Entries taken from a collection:
[Start of Attachment]

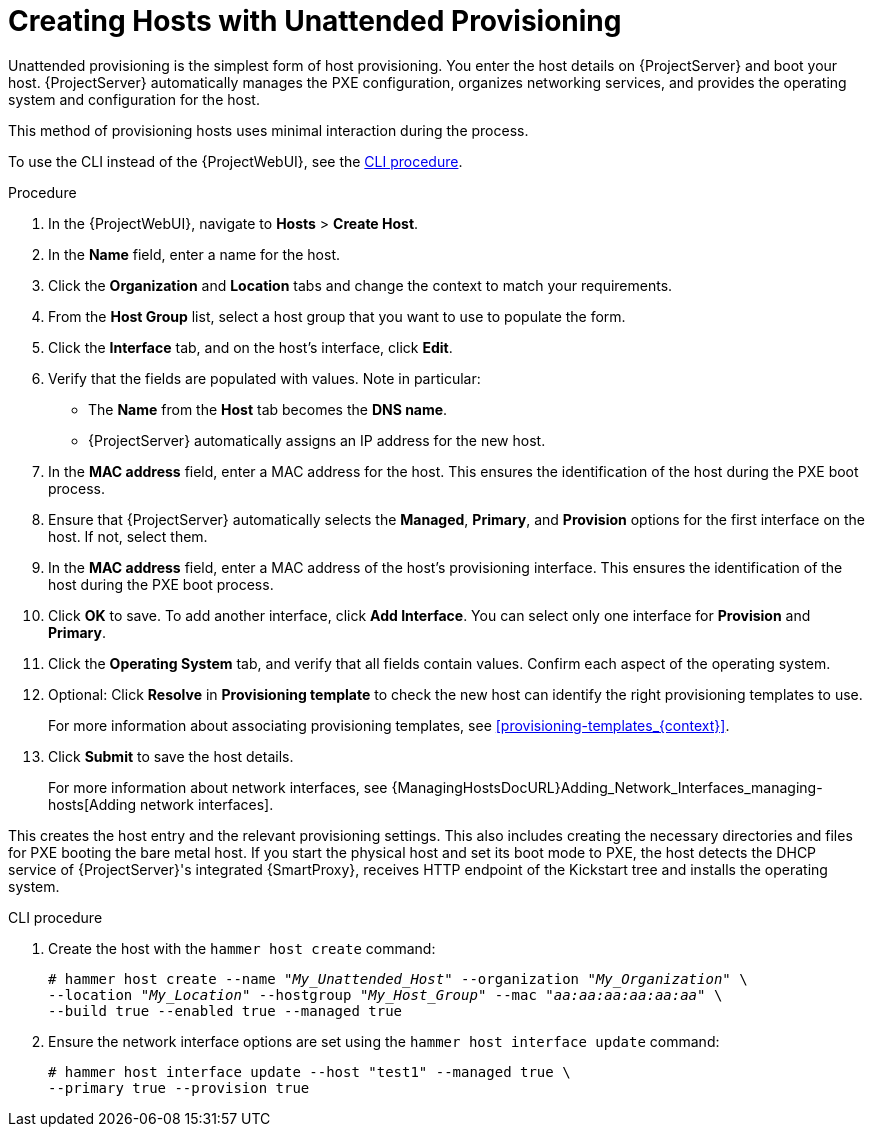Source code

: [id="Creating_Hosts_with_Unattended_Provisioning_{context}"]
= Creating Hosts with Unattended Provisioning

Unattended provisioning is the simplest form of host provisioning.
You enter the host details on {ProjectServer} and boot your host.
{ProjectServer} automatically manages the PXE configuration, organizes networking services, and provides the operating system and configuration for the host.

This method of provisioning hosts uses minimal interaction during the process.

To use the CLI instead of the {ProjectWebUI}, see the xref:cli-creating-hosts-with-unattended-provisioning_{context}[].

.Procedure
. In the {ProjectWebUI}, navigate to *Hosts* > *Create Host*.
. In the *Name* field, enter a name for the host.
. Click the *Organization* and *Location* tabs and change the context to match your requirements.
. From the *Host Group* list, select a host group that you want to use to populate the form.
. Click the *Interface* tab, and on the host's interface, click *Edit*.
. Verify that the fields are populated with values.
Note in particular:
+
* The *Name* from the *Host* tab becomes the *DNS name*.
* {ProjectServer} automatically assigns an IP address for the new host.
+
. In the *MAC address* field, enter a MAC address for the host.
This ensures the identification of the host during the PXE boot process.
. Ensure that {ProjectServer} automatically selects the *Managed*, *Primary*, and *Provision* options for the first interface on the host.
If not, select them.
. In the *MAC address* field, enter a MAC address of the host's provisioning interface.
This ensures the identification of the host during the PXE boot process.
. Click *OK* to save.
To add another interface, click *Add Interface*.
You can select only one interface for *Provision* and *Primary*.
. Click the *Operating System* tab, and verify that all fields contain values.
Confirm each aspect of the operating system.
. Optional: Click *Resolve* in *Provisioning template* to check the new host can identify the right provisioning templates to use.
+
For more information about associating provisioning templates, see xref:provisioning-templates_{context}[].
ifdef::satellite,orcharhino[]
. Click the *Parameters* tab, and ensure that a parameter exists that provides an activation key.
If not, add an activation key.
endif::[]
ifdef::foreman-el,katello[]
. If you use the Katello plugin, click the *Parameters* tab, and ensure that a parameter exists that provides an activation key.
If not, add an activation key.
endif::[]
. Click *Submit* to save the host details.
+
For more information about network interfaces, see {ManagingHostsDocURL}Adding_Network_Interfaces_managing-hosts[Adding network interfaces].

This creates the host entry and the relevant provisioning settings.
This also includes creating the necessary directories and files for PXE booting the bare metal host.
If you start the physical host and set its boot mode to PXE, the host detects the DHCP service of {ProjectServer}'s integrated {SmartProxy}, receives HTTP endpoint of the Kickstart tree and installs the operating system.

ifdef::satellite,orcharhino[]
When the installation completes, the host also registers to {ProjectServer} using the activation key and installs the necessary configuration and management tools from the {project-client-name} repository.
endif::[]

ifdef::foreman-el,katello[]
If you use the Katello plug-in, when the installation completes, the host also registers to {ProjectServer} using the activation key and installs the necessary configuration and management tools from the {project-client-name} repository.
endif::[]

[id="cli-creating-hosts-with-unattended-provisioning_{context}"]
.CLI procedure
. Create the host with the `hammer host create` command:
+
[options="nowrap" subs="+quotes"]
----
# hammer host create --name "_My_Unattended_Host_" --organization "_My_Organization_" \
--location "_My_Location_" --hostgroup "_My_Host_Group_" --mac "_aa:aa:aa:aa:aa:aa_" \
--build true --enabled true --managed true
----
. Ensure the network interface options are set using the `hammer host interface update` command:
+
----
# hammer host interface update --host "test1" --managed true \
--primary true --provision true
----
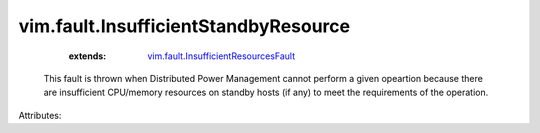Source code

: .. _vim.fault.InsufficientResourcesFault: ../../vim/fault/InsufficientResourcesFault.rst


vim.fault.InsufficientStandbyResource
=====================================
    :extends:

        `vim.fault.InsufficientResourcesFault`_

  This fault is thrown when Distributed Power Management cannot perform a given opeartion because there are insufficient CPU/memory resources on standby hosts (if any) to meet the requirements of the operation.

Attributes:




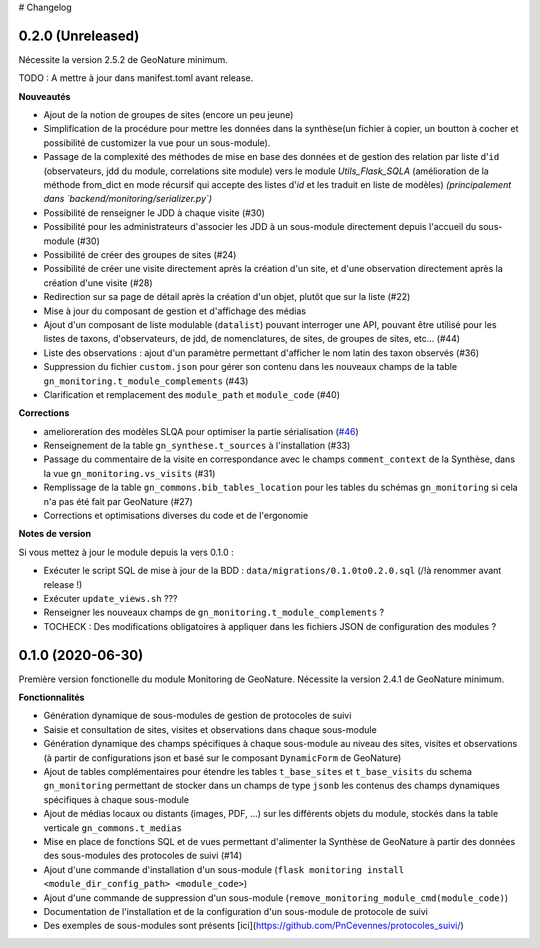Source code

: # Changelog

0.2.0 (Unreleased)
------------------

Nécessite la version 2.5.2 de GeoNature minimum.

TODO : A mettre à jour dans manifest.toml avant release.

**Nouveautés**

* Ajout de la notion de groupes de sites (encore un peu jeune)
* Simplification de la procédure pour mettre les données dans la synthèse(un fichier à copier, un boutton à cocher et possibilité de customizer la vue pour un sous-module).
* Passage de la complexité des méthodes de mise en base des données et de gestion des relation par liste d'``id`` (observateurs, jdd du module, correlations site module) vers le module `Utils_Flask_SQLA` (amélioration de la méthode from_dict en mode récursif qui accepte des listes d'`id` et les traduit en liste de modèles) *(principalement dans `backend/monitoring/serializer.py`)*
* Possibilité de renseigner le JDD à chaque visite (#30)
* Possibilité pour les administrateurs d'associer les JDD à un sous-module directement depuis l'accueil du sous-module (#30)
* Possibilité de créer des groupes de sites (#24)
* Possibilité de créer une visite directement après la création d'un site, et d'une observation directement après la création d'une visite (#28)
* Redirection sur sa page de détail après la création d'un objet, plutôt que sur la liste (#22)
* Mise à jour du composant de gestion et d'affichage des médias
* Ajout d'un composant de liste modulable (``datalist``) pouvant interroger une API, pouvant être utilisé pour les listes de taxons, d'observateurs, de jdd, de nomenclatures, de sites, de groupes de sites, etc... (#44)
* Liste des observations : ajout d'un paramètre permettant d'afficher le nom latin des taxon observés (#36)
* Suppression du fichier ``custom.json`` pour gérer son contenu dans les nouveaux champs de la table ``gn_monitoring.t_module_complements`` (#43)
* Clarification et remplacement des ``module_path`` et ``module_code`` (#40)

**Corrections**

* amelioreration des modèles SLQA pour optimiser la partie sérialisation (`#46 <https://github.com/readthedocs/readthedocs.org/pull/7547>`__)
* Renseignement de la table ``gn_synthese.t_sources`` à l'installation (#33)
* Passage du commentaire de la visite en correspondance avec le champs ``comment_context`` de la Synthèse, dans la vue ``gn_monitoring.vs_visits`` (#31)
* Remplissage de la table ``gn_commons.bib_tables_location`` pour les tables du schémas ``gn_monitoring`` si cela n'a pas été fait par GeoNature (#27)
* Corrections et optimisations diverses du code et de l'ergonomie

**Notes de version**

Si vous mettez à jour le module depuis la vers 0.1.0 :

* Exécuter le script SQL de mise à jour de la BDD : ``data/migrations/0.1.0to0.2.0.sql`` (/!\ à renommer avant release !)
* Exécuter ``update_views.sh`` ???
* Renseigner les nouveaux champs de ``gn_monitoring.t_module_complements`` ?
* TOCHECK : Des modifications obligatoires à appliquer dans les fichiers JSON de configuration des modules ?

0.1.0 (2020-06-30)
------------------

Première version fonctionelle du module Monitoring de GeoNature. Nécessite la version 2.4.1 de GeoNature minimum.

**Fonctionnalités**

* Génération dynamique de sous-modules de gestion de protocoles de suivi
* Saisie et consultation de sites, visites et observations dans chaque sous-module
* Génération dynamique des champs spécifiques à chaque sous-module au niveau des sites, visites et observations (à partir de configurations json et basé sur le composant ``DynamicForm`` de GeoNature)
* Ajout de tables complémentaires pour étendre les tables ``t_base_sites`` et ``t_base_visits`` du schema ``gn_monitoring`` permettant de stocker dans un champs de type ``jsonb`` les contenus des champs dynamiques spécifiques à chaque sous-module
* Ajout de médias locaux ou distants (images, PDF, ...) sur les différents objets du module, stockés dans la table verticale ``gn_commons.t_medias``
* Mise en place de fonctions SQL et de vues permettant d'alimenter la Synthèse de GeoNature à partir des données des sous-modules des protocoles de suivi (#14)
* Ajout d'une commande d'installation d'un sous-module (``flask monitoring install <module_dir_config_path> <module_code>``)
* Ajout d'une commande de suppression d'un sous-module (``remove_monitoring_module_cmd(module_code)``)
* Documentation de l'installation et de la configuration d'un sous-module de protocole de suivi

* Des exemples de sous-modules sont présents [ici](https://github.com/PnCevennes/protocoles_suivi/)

[End of Attachment]
[Start of Attachment]

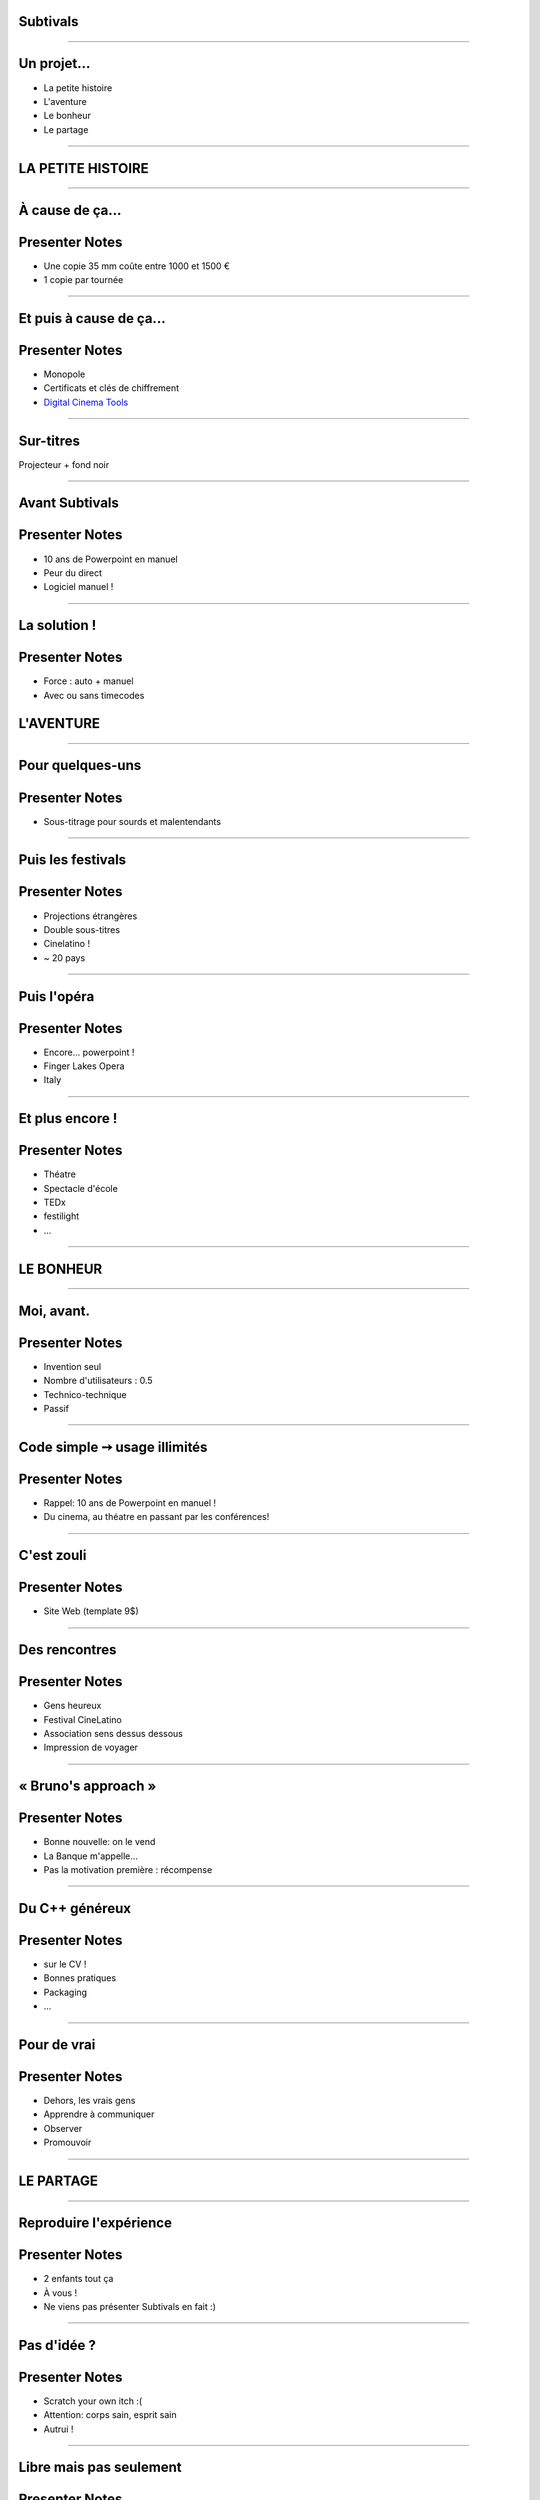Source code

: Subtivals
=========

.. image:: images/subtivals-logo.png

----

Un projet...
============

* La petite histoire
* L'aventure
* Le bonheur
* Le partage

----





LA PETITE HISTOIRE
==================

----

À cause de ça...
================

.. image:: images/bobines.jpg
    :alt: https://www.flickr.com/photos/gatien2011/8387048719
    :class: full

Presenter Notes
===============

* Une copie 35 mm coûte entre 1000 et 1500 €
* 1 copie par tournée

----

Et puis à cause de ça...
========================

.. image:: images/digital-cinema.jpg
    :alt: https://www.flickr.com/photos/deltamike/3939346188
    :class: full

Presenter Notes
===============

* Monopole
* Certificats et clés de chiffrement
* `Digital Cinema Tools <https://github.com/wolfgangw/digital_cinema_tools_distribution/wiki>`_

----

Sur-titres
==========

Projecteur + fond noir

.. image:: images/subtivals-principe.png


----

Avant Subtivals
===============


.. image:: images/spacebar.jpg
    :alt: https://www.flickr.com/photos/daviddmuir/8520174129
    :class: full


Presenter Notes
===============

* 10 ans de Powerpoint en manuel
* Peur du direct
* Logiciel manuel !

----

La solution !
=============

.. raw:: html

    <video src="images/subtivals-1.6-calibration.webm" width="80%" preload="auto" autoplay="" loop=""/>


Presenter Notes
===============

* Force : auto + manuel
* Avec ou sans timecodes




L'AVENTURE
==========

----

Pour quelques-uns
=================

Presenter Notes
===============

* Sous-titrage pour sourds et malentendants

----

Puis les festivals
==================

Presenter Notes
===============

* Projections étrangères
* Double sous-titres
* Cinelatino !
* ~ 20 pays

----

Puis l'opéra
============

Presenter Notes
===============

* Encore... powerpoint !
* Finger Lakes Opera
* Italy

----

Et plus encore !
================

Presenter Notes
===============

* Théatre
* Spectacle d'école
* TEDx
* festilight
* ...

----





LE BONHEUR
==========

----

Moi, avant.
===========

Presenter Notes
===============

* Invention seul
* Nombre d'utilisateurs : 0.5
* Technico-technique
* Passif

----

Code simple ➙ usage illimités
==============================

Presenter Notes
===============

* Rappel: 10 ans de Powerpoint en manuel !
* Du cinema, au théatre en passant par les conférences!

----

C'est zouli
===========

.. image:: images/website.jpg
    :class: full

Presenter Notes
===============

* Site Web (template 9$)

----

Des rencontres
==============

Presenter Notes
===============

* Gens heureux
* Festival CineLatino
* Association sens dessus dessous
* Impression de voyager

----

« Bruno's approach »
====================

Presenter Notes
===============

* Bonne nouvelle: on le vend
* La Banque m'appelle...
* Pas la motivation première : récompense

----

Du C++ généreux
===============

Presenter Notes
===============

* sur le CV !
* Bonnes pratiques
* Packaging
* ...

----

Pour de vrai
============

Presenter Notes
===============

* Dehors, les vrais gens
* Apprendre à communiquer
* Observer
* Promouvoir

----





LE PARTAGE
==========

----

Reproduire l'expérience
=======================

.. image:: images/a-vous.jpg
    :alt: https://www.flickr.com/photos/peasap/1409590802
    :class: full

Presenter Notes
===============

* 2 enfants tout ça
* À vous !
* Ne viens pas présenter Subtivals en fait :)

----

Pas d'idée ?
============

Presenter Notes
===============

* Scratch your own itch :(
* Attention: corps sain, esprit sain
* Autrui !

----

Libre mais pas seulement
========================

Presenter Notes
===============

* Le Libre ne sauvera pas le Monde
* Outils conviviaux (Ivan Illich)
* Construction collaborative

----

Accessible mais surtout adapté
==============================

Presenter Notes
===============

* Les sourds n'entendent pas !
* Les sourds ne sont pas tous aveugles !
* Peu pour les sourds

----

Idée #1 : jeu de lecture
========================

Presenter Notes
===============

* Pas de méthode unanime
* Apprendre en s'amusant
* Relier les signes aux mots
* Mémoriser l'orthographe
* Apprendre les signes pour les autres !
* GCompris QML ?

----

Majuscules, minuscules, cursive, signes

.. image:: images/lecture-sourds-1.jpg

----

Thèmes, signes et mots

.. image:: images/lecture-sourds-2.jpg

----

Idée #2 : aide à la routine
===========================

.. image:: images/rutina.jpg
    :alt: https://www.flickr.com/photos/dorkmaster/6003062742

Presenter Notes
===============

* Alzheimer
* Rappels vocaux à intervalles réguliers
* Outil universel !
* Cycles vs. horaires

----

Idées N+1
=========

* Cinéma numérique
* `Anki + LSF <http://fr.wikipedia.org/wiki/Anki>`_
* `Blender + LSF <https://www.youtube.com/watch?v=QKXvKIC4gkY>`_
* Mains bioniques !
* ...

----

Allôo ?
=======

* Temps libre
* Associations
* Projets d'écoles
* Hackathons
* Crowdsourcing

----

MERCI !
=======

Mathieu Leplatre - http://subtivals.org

[End of Attachment]

Assignment:
Return, unchanged, the run of lines above that opens with the line containing "dynamiques spécifiques à chaque sous-module" and closes with the line containing "Ajout de médias". Include both.

Output of the exercise:
* Ajout de tables complémentaires pour étendre les tables ``t_base_sites`` et ``t_base_visits`` du schema ``gn_monitoring`` permettant de stocker dans un champs de type ``jsonb`` les contenus des champs dynamiques spécifiques à chaque sous-module
* Ajout de médias locaux ou distants (images, PDF, ...) sur les différents objets du module, stockés dans la table verticale ``gn_commons.t_medias``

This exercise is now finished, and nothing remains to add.